Two years earlier, Packwood had resigned from Congress amid accusations of sexual misconduct, leaving Roth as the main architect of the IRA Plus in the Senate. By the time the 1997 bill was passed, the accounts were renamed Roth IRAs in his honor.
Foray Into Foreign Affairs
While focused largely on domestic affairs during his long Senate tenure, Roth became a key proponent of expanding NATO into Eastern Europe in the late 1990s.
With President Clinton’s support, the Senate convened a NATO observer group to advocate for the inclusion of Poland, the Czech Republic, and Hungary into the alliance. Clinton named Roth the chair of that observer body, a move seen by some as a show of bipartisanship.
Though the enlargement of NATO was popular at the time—a 1997 Pew poll found 61% of Americans in favor—critics argued that the inclusion of former Warsaw Pact states could antagonize Russia. Since then, NATO has spread even farther east, with Bulgaria, Estonia, Latvia, Lithuania, Romania, Slovakia, and Slovenia joining in 2004, Albania and Croatia in 2009, Montenegro in 2017, and the Republic of North Macedonia in 2020.
NATO membership has turned into a key factor in recent Ukraine–Russia tensions, with Ukrainian President Volodymyr Zelenskyy having expressed interest in joining the alliance. Russian President Vladimir Putin, for his part, said that a guarantee that Ukraine would never join NATO was a condition for the removal of more than 190,000 Russian troops stationed just across the Ukrainian border. And that was before the invasion on Feb. 24, 2022.

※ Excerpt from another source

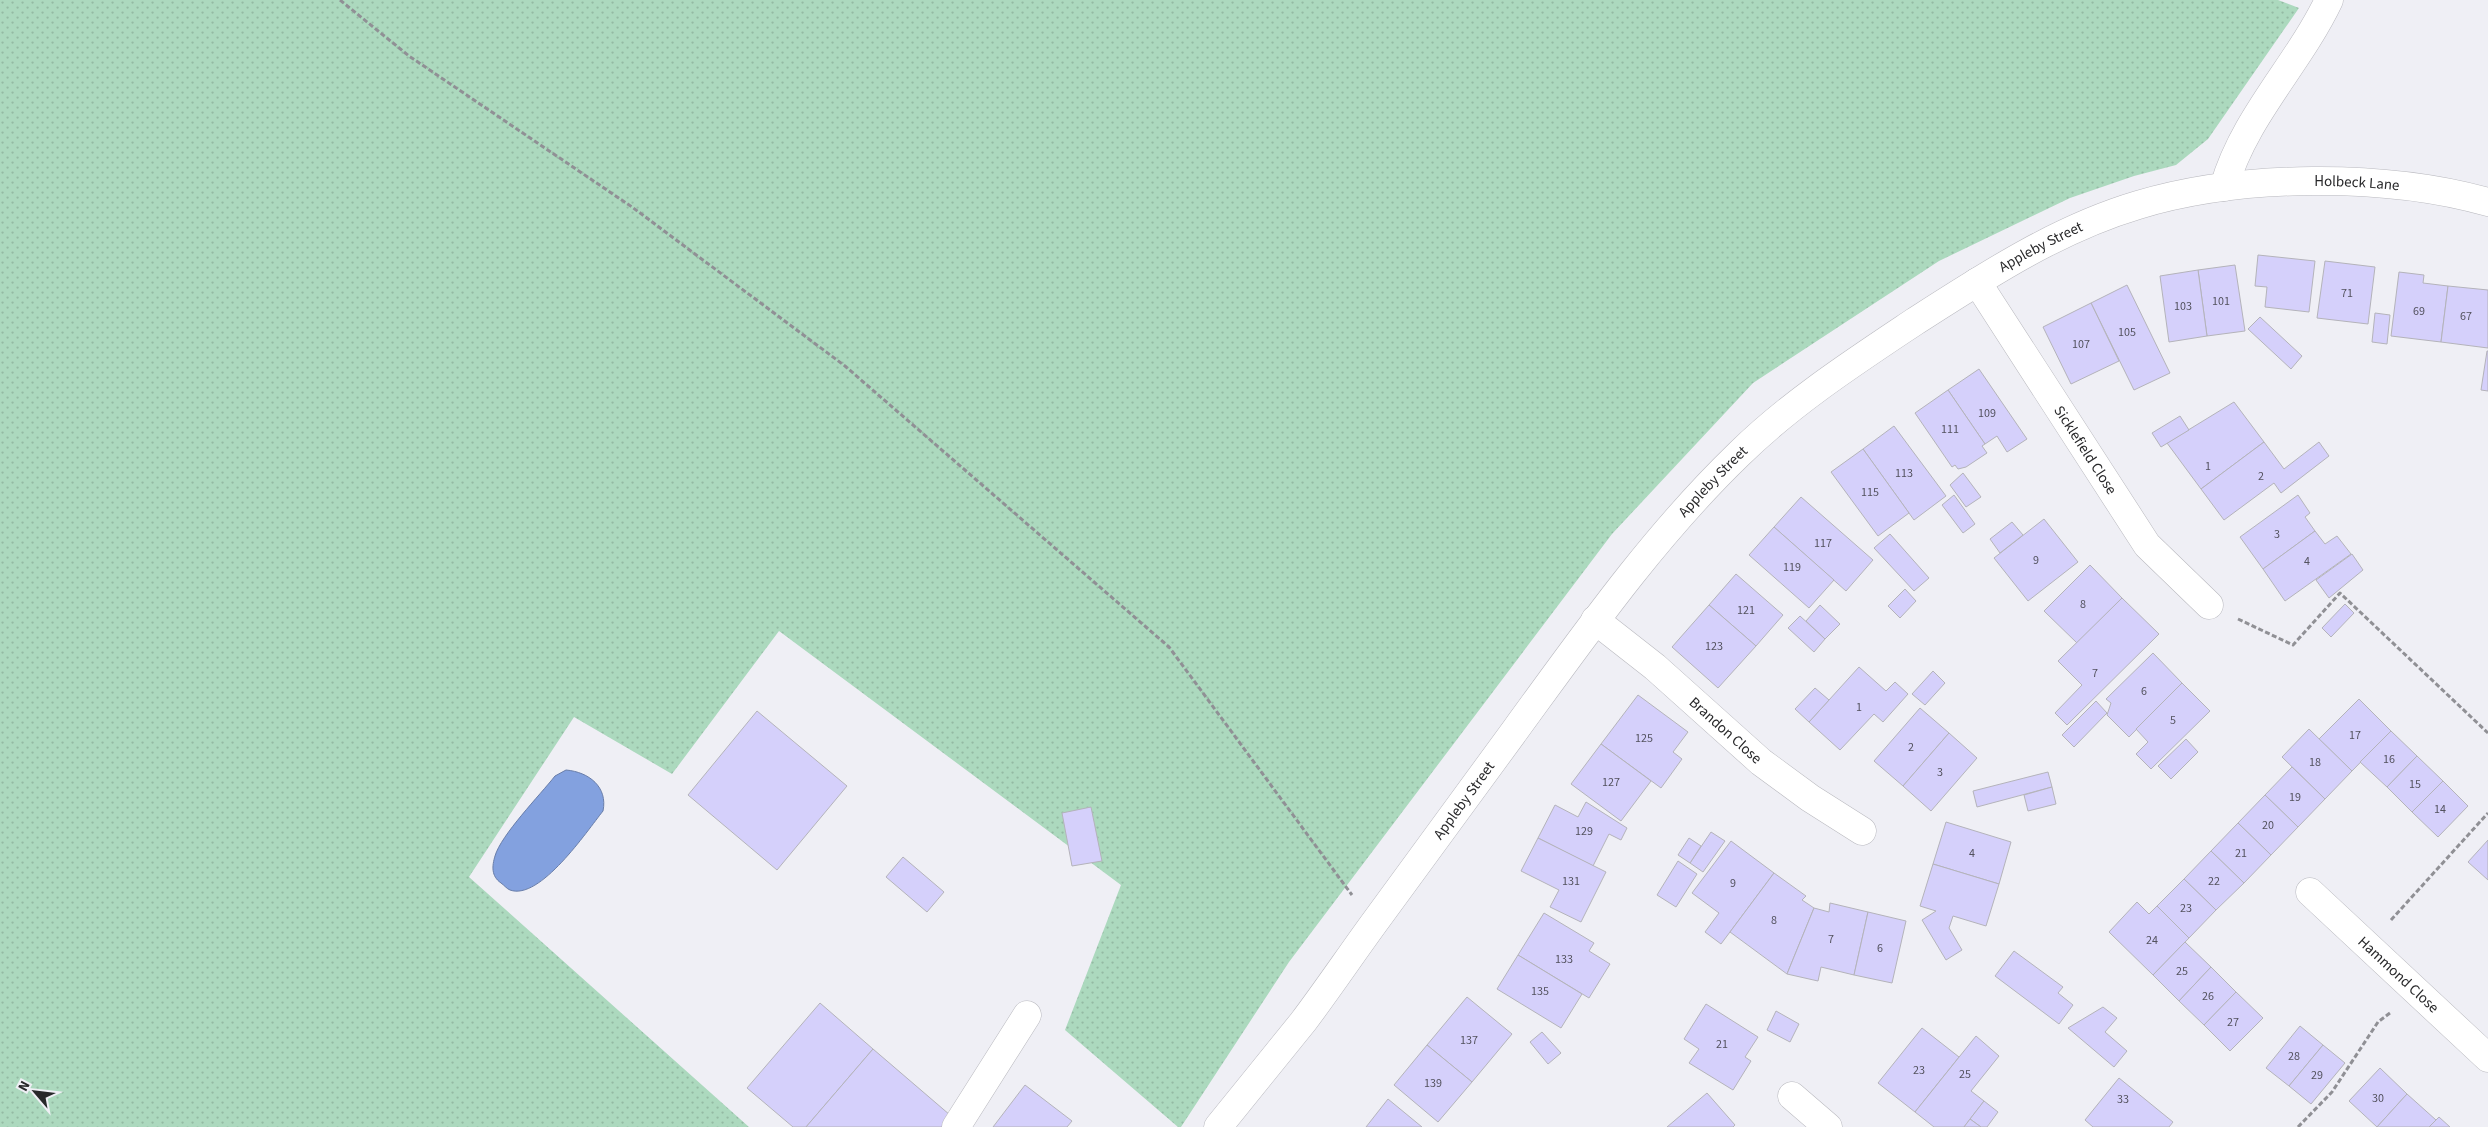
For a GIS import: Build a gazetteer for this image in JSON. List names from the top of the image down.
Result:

After Roth lost his Senate re-election bid in 2000, he continued to focus on Eastern Europe’s fledgling democracies. He briefly served as co-chair of the U.S.-E.U.-Slovakia Commission, a privately funded group aimed at helping Slovakia address economic and security issues. Roth died in 2003 of heart failure. He was 82 years old.

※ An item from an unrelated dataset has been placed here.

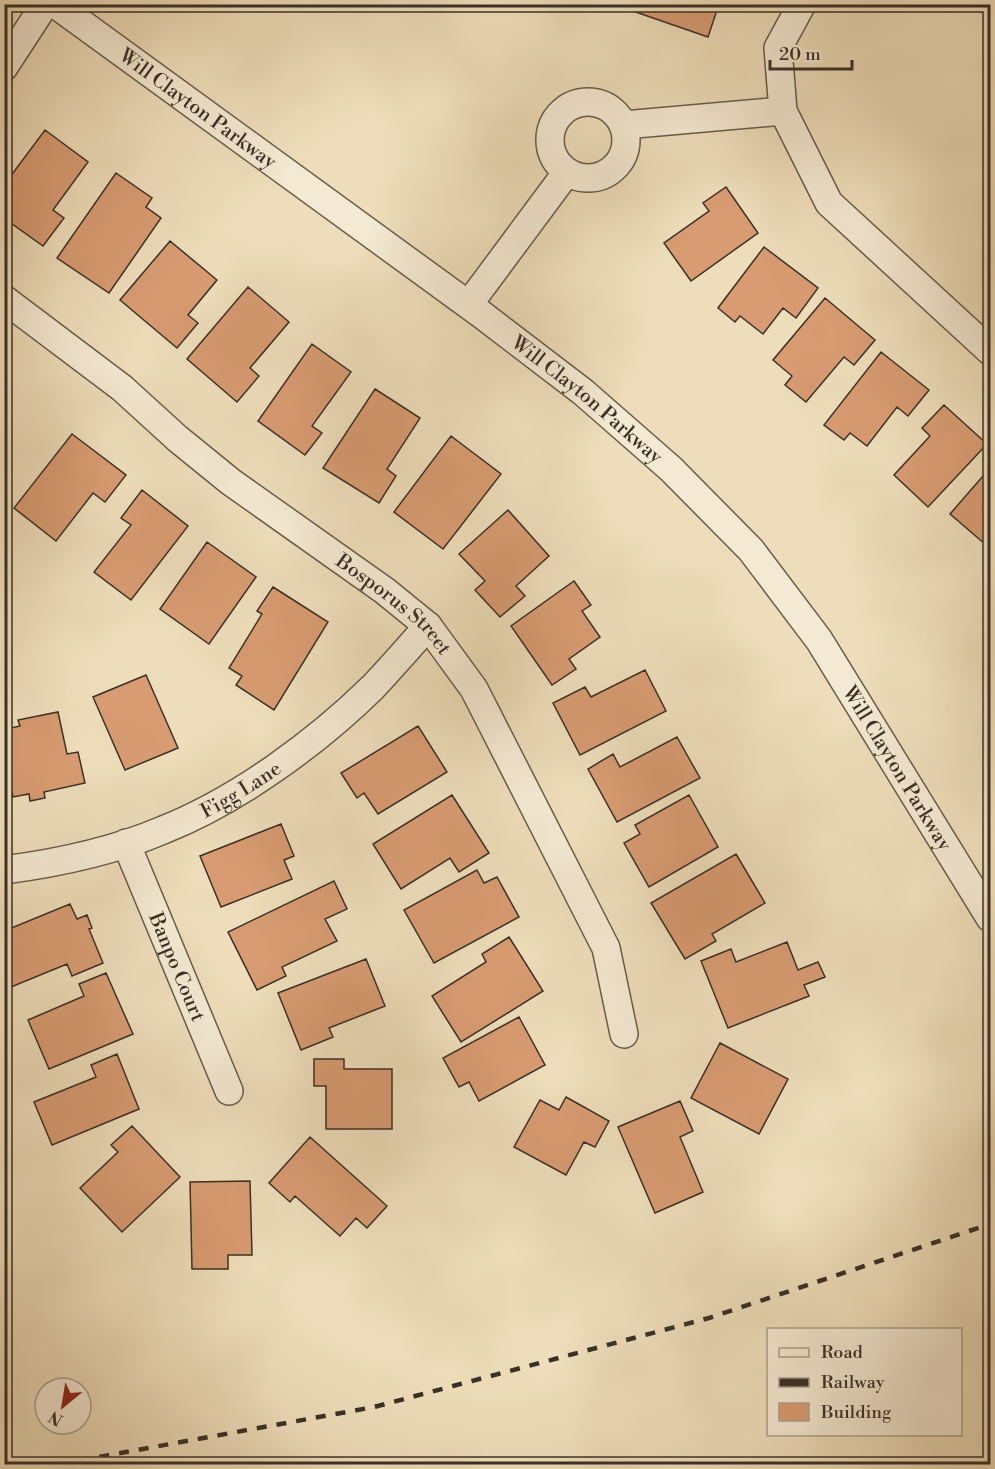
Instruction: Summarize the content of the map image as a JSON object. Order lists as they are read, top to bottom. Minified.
{"streets":{"street":["Will Clayton Parkway","Bosporus Street","Figg Lane","Banpo Court"]},"crossings":[["Bosporus Street","Figg Lane"],["Figg Lane","Banpo Court"]],"legend":["Road","Railway","Building"],"scale_bar":"20 m","north":"bottom left"}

For Whom Was the Roth Individual Retirement Account (Roth IRA) Named?
The Roth individual retirement account (Roth IRA) was named after William Roth, who represented Delaware for 30 years in the U.S. Senate. Roth had been advocating for ways to expand the number of workers who had access to IRAs while minimizing the short-term impact on the federal budget. Roth IRAs, which postpone the investor’s tax benefits until retirement, achieved that aim.
When Was the Roth IRA Created?
The Roth IRA didn’t officially enter the tax code until the Taxpayer Relief Act of 1997 (it actually went into effect the following year). However, Sens. William Roth and Bob Packwood had introduced the idea of a retirement account with tax-free withdrawals as early as 1989.
Besides the Roth IRA, What Was William Roth Known For?
Roth represented Delaware for three decades in the U.S. Senate. In addition to introducing the retirement account that would bear his name, Roth was a relentless tax cutter and warrior against government waste. As chair of the Senate Governmental Affairs Committee, the otherwise low-profile senator famously called attention to the Navy’s purchase of a $640 toilet seat and a $9,600 wrench bought by the Department of Defense.
The Bottom Line
William Roth continues to be known primarily for the type of retirement account named in his honor, but he had a remarkably long Senate career that saw a number of notable achievements. They include bringing tax cuts and government waste front and center in the public consciousness and advocating for the expansion of NATO in Eastern Europe.